> _TASK DETAILS_
Make an exact copy of the entries, taking out every picture.

> _INPUT MATERIAL_

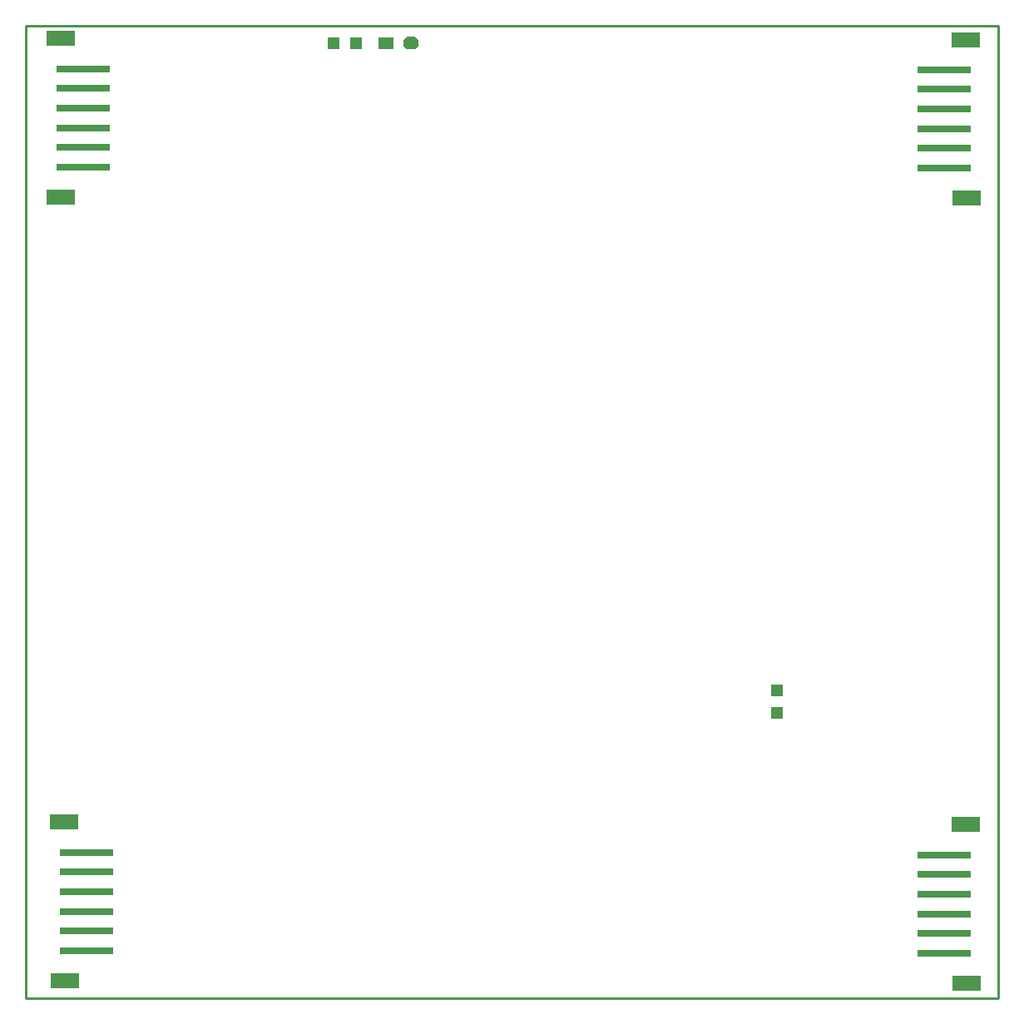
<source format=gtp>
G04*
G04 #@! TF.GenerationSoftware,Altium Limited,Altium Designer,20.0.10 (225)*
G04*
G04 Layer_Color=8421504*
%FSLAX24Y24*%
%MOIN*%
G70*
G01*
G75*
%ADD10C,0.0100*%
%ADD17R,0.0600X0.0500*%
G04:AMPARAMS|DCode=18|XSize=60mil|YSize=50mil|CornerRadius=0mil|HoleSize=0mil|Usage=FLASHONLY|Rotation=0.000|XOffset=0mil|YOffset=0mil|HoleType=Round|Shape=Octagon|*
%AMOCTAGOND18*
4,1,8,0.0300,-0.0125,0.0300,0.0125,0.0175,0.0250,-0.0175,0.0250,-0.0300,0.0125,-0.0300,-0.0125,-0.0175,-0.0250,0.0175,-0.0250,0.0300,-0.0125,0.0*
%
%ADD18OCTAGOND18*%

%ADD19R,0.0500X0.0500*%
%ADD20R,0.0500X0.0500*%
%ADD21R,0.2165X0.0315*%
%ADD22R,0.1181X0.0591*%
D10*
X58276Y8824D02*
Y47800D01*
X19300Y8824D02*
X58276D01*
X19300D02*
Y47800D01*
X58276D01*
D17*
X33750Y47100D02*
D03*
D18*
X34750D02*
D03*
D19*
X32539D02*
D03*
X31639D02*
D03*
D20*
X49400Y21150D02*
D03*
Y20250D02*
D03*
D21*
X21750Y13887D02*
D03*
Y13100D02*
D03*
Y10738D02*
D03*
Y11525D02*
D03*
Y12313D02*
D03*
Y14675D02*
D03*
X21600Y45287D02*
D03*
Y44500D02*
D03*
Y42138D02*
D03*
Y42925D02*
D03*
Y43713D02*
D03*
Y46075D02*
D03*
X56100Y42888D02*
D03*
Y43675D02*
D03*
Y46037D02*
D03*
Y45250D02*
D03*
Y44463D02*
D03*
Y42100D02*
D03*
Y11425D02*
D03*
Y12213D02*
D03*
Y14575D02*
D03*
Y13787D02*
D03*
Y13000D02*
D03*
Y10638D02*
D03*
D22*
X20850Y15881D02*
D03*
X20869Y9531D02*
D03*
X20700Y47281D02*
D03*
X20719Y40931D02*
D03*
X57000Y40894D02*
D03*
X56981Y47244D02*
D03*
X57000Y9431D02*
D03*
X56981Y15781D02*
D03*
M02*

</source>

> _ANSWER SPACE_
<source format=gtp>
G04*
G04 #@! TF.GenerationSoftware,Altium Limited,Altium Designer,20.0.10 (225)*
G04*
G04 Layer_Color=8421504*
%FSLAX24Y24*%
%MOIN*%
G70*
G01*
G75*
%ADD10C,0.0100*%
%ADD17R,0.0600X0.0500*%
G04:AMPARAMS|DCode=18|XSize=60mil|YSize=50mil|CornerRadius=0mil|HoleSize=0mil|Usage=FLASHONLY|Rotation=0.000|XOffset=0mil|YOffset=0mil|HoleType=Round|Shape=Octagon|*
%AMOCTAGOND18*
4,1,8,0.0300,-0.0125,0.0300,0.0125,0.0175,0.0250,-0.0175,0.0250,-0.0300,0.0125,-0.0300,-0.0125,-0.0175,-0.0250,0.0175,-0.0250,0.0300,-0.0125,0.0*
%
%ADD18OCTAGOND18*%

%ADD19R,0.0500X0.0500*%
%ADD20R,0.0500X0.0500*%
%ADD21R,0.2165X0.0315*%
%ADD22R,0.1181X0.0591*%
D10*
X58276Y8824D02*
Y47800D01*
X19300Y8824D02*
X58276D01*
X19300D02*
Y47800D01*
X58276D01*
D17*
X33750Y47100D02*
D03*
D18*
X34750D02*
D03*
D19*
X32539D02*
D03*
X31639D02*
D03*
D20*
X49400Y21150D02*
D03*
Y20250D02*
D03*
D21*
X21750Y13887D02*
D03*
Y13100D02*
D03*
Y10738D02*
D03*
Y11525D02*
D03*
Y12313D02*
D03*
Y14675D02*
D03*
X21600Y45287D02*
D03*
Y44500D02*
D03*
Y42138D02*
D03*
Y42925D02*
D03*
Y43713D02*
D03*
Y46075D02*
D03*
X56100Y42888D02*
D03*
Y43675D02*
D03*
Y46037D02*
D03*
Y45250D02*
D03*
Y44463D02*
D03*
Y42100D02*
D03*
Y11425D02*
D03*
Y12213D02*
D03*
Y14575D02*
D03*
Y13787D02*
D03*
Y13000D02*
D03*
Y10638D02*
D03*
D22*
X20850Y15881D02*
D03*
X20869Y9531D02*
D03*
X20700Y47281D02*
D03*
X20719Y40931D02*
D03*
X57000Y40894D02*
D03*
X56981Y47244D02*
D03*
X57000Y9431D02*
D03*
X56981Y15781D02*
D03*
M02*

</source>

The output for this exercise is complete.